The Deer Herd


Red deer are the largest British land mammal.  They are descended from the stags and hinds that crossed from Europe after the Ice Age.  From Saxon times hunting rights were granted to the English Nobles and tracts of land were fenced to capture some of the wild deer.  Bradgate was “enclosed” with a timber pale boundary circa 1240.

It is now the only remaining enclosed medieval deer park in the East Midlands which still retains much of its original form.

Fallow deer were native to Britain before the last ice age and were re-introduced by the Romans and later by the Normans. They would have been brought to Bradgate soon after the Park was “enclosed” and well before the time of Lady Jane Grey.

Bradgate Park’s Red and Fallow deer are some of the finest herds of parkland deer in the country.  The average number of deer kept at Bradgate is around 400, about three quarters of which are Fallow deer.

Fallow-DeerFallow Deer

The adult Fallow Deer bucks are prized for their ornamental value in deer parks.  The Fallow is unique amongst deer in having many colour varieties, ranging from nearly black to almost white as well as the more common brown with white spots.

Listed entries:

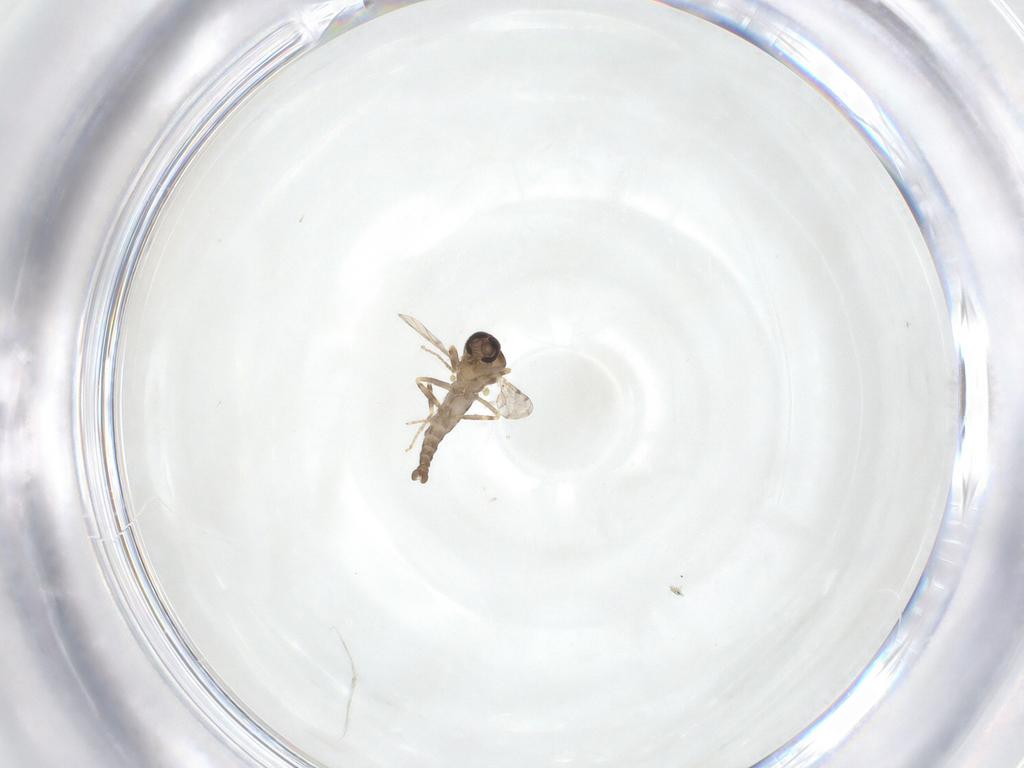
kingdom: Animalia
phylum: Arthropoda
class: Insecta
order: Diptera
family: Ceratopogonidae
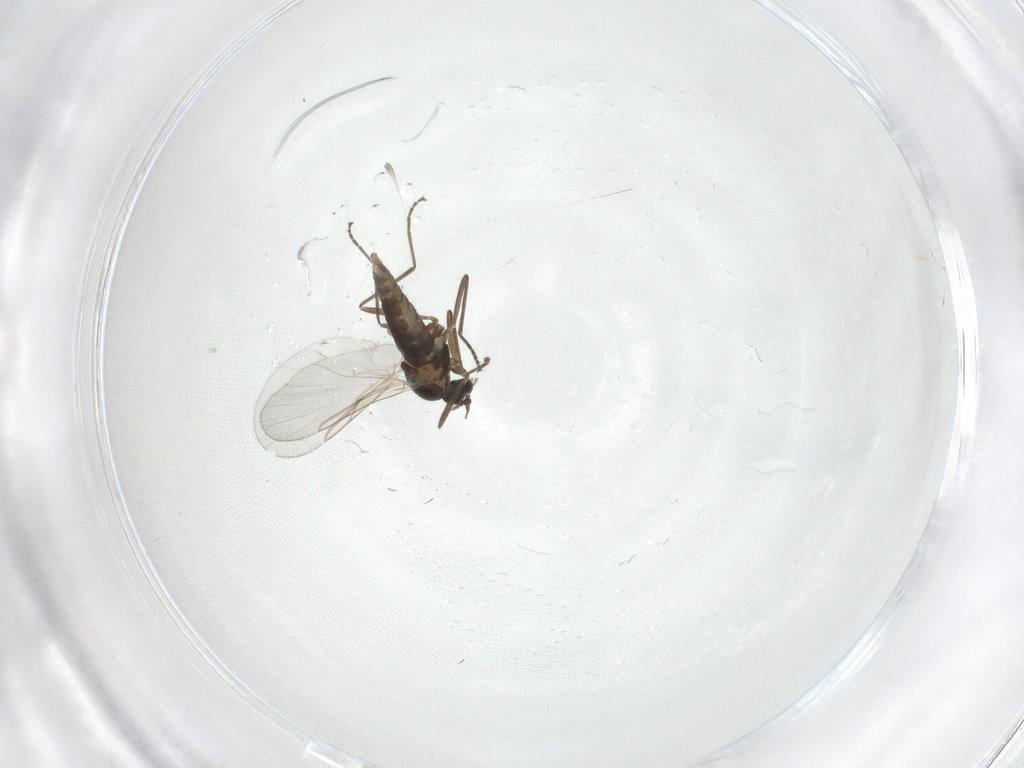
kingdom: Animalia
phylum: Arthropoda
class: Insecta
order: Diptera
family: Cecidomyiidae
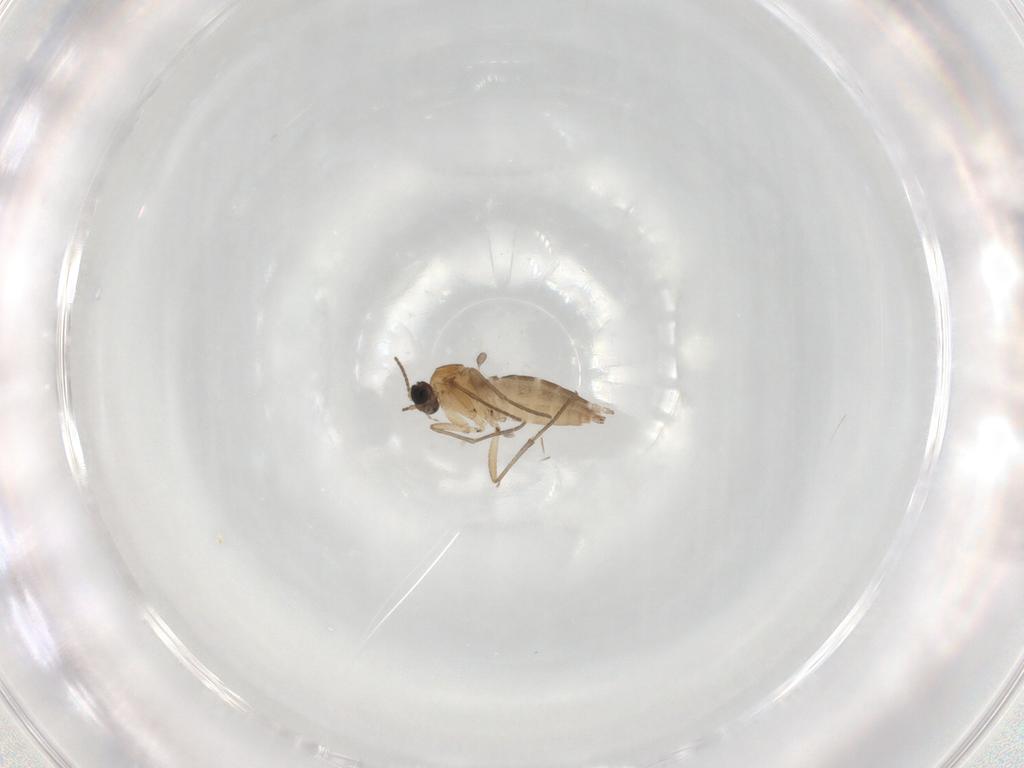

Work item:
Reproduce the stretch of the deer herd passage from "Red deer are the" through "boundary circa 1240." word for word.

Response to the task:
Red deer are the largest British land mammal.  They are descended from the stags and hinds that crossed from Europe after the Ice Age.  From Saxon times hunting rights were granted to the English Nobles and tracts of land were fenced to capture some of the wild deer.  Bradgate was “enclosed” with a timber pale boundary circa 1240.